The listing below is to be copied exactly, with pictures excluded.
Start of SUPPLIED DATA
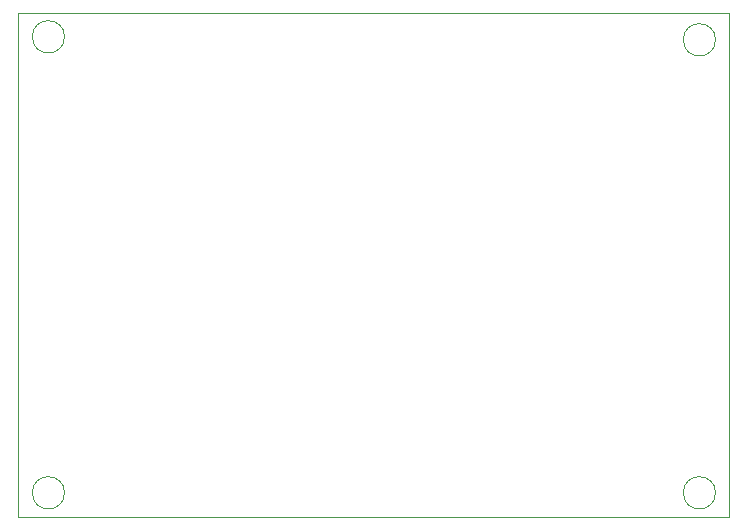
<source format=gm1>
%TF.GenerationSoftware,KiCad,Pcbnew,4.0.1-2.fc23-product*%
%TF.CreationDate,2016-01-01T21:05:35+01:00*%
%TF.ProjectId,sunpowered,73756E706F77657265642E6B69636164,rev?*%
%TF.FileFunction,Profile,NP*%
%FSLAX46Y46*%
G04 Gerber Fmt 4.6, Leading zero omitted, Abs format (unit mm)*
G04 Created by KiCad (PCBNEW 4.0.1-2.fc23-product) date Fri 01 Jan 2016 21:05:35 CET*
%MOMM*%
G01*
G04 APERTURE LIST*
%ADD10C,0.100000*%
G04 APERTURE END LIST*
D10*
X102108000Y-132080000D02*
X162306000Y-132080000D01*
X102108000Y-89408000D02*
X102108000Y-132080000D01*
X162306000Y-89408000D02*
X102108000Y-89408000D01*
X162306000Y-132080000D02*
X162306000Y-89408000D01*
X161130881Y-91694000D02*
G75*
G03X161130881Y-91694000I-1364881J0D01*
G01*
X161130881Y-130048000D02*
G75*
G03X161130881Y-130048000I-1364881J0D01*
G01*
X106012881Y-91440000D02*
G75*
G03X106012881Y-91440000I-1364881J0D01*
G01*
X106012881Y-130048000D02*
G75*
G03X106012881Y-130048000I-1364881J0D01*
G01*
M02*

</source>
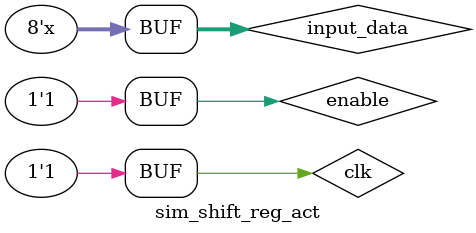
<source format=v>
`timescale 1ns / 1ps


module sim_shift_reg_act();

reg 						clk;
reg 						enable;
reg 		[7:0]			input_data;

wire		[1199:0]		result;

initial
begin
	input_data <= 2'h00;
end

always
begin
	#3	clk 	= 1'b0;
		enable	= 1'b0;
	#3	clk		= 1'b1;
	#3	clk 	= 1'b0;
		enable	= 1'b0;
	#3	clk		= 1'b1;
		enable	= 1'b1;
		input_data <= input_data + 1;
end

shift_reg_kernel 	U1(
	.clk			(clk),
	.enable 		(enable),
	.input_data		(input_data),
	.result			(result));


endmodule

</source>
End of SUPPLIED DATA
## SOLUTION BELOW
<source format=gm1>
%TF.GenerationSoftware,KiCad,Pcbnew,4.0.1-2.fc23-product*%
%TF.CreationDate,2016-01-01T21:05:35+01:00*%
%TF.ProjectId,sunpowered,73756E706F77657265642E6B69636164,rev?*%
%TF.FileFunction,Profile,NP*%
%FSLAX46Y46*%
G04 Gerber Fmt 4.6, Leading zero omitted, Abs format (unit mm)*
G04 Created by KiCad (PCBNEW 4.0.1-2.fc23-product) date Fri 01 Jan 2016 21:05:35 CET*
%MOMM*%
G01*
G04 APERTURE LIST*
%ADD10C,0.100000*%
G04 APERTURE END LIST*
D10*
X102108000Y-132080000D02*
X162306000Y-132080000D01*
X102108000Y-89408000D02*
X102108000Y-132080000D01*
X162306000Y-89408000D02*
X102108000Y-89408000D01*
X162306000Y-132080000D02*
X162306000Y-89408000D01*
X161130881Y-91694000D02*
G75*
G03X161130881Y-91694000I-1364881J0D01*
G01*
X161130881Y-130048000D02*
G75*
G03X161130881Y-130048000I-1364881J0D01*
G01*
X106012881Y-91440000D02*
G75*
G03X106012881Y-91440000I-1364881J0D01*
G01*
X106012881Y-130048000D02*
G75*
G03X106012881Y-130048000I-1364881J0D01*
G01*
M02*

</source>
<source format=v>
`timescale 1ns / 1ps


module sim_shift_reg_act();

reg 						clk;
reg 						enable;
reg 		[7:0]			input_data;

wire		[1199:0]		result;

initial
begin
	input_data <= 2'h00;
end

always
begin
	#3	clk 	= 1'b0;
		enable	= 1'b0;
	#3	clk		= 1'b1;
	#3	clk 	= 1'b0;
		enable	= 1'b0;
	#3	clk		= 1'b1;
		enable	= 1'b1;
		input_data <= input_data + 1;
end

shift_reg_kernel 	U1(
	.clk			(clk),
	.enable 		(enable),
	.input_data		(input_data),
	.result			(result));


endmodule

</source>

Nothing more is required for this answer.